Les salariés se mobilisent contre la réforme des retraites en France

La CGT, FSU, Solidaires, UNEF, et UNL ont appelé les salariés du privé et du public à manifester mardi contre la réforme des retraites du gouvernement Macron. 150.000 manifestants selon la CGT ont manifesté dans toute la France.

Contrairement au rassemblement samedi des «gilets jaunes» et à la manifestation mondiale sur le climat, où des violences policières étaient à déplorer, le rassemblement du 24 s’est déroulé sans incident. Selon le cabinet Occurence, 12.300 personnes ont manifesté à Paris, et 2.000 au Havre. La police a compté 3.500 manifestants à Lyon, 3.700 sur Marseille. La CGT, elle, a compté 150.000 manifestants sur toute la France.

Les reporters du WSWS ont pu discuter avec des manifestants à Paris qui ont fait part de leur solidarité avec les travailleurs dans le monde en lutte contre l’austérité, les États policiers et la guerre. Une nette contradiction traverse cette journée d’action. Alors que des travailleurs se sont mobilisés pour manifester leur opposition à Macron, les appareils syndicaux et leurs alliés politiques négocient l’austérité avec Macron et évoluent à droite.

Des ouvriers de la SNCF Moulin Neuf à Chambly ont fait part au WSWS du dégoût des cheminots envers Macron: «Vous parlerez aux cheminots, on va tous dans le même sens: c’est tout pour les riches, rien pour les pauvres.»

Des cheminots de Chambly

Revenant sur les conséquences de la casse du statut des cheminots par Macron pour les jeunes travailleurs, un des cheminots a expliqué:«Ils pourront se faire licencier à n’importe quel moment, tout ça. ... Les jeunes ne gagneront que mille ou 980 euros par mois, sans contrat, sans la sécurité de l’emploi. Danse le privé ils vont toucher 2.500 euros, à la SNCF ça va être 980 euros pour un rien. Avec les primes ils vont toucher 1.190 euros. Maintenant il faut dire non à l’État.»

-------------------------

Liste des tâches:
**a)** Réécrivez sous forme de liste le paragraphe de l'article sur la réforme des retraites qui commence par « Contrairement au rassemblement samedi », en conservant ses faits principaux.
**b)** D'après l'article sur la réforme des retraites, dans quel établissement et dans quelle ville travaillent les ouvriers de la SNCF interrogés par le WSWS ?
**c)** Poursuivez la rédaction de l'article sur la réforme des retraites à la suite de sa dernière phrase.

Contenu des données:
-------------------------

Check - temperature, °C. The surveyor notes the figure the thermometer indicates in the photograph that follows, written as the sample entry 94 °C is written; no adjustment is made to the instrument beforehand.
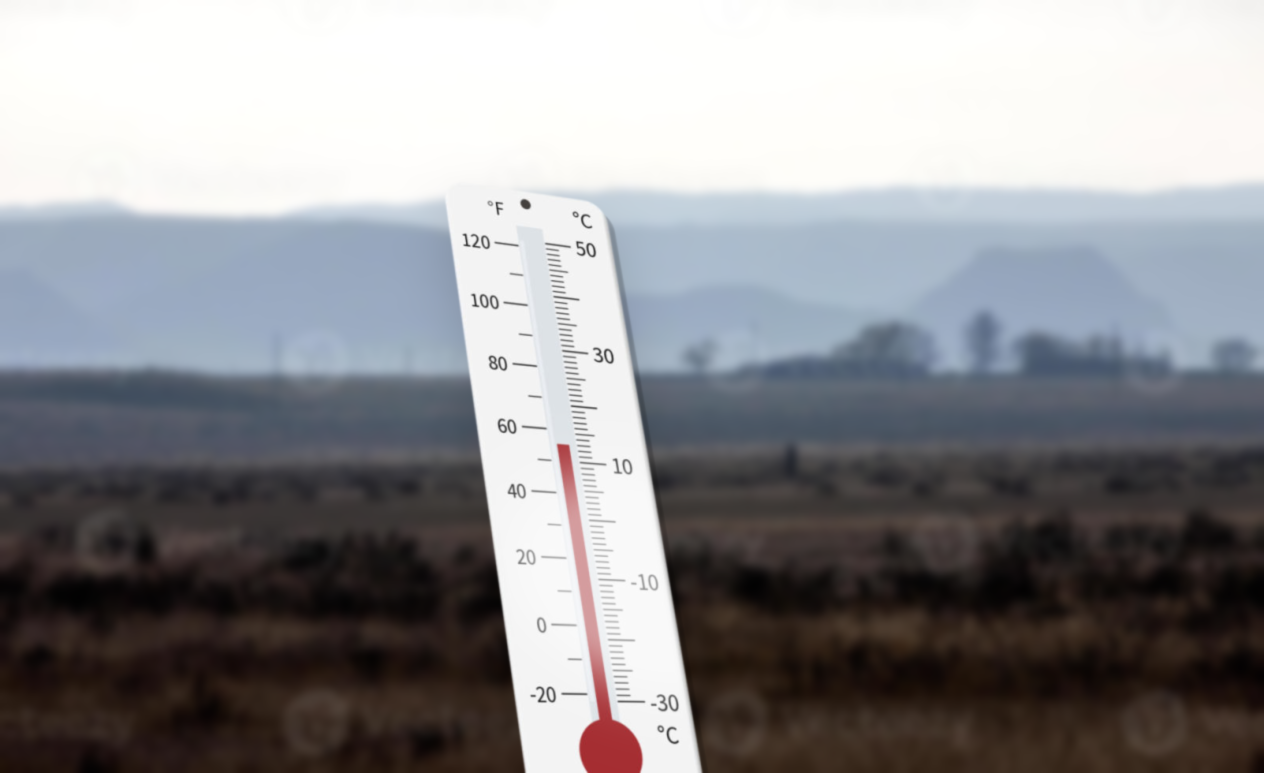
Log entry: 13 °C
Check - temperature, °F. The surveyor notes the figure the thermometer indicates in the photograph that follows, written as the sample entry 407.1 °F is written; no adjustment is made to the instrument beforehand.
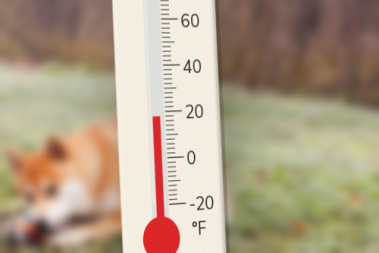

-------------------------

Corrigé des exercices:
**a)**
- Le rassemblement du 24 s'est déroulé sans incident, contrairement au rassemblement des « gilets jaunes » du samedi et à la manifestation mondiale sur le climat, marqués par des violences policières.
- Paris : 12 300 manifestants selon le cabinet Occurence.
- Le Havre : 2 000 manifestants selon le même cabinet.
- Lyon : 3 500 manifestants selon la police.
- Marseille : 3 700 manifestants selon la police.
- Ensemble de la France : 150 000 manifestants selon la CGT.

**b)** À la SNCF Moulin Neuf, à Chambly.

**c)**
Concernant la fin des régimes spéciaux de retraite à la SNCF, il a continué: «Sur les retraites, on en a marre. Il faut arrêter de taper sur les anciens, il faut arrêter.». A propos des chiffres cités dans la presse, avec 15 à 35 pour cent de perte dans le montant de la retraite, le cheminot a confirmé: «Il faut aller voir les anciens qui touchent 2.400 euros; maintenant vous allez avoir des retraites de 1.800 euros.»

Un des cheminot estime que les retraites devraient être plus élevées pour tous: «Il y a certains métiers à la SNCF, c’est très dur. On n’est pas derrière un bureau ... les cheminots ne sont pas que des fainéants. Allez voir des anciens, vous verrez ce qu’il touchent en retraite c’est lamentable. Il ne faut pas niveler vers le bas, il faut que les gars du privé nivellent vers le haut. Il ne faut pas faire de la jalousie, dire qu’il faut descendre les cheminots. Le privé devrait se battre pour gagner autant que nous, ce qui serait entièrement logique.»

Sur la grève de l’automobile aux USA, le mouvement en Algérie et à l’international, les cheminots ont fait part de leur soutien: «On est solidaire. En Algérie, la France les a tués, et à présent ils sont en train de se battre pour nous. Ils se battent aussi, bien sûr qu’on est solidaire.»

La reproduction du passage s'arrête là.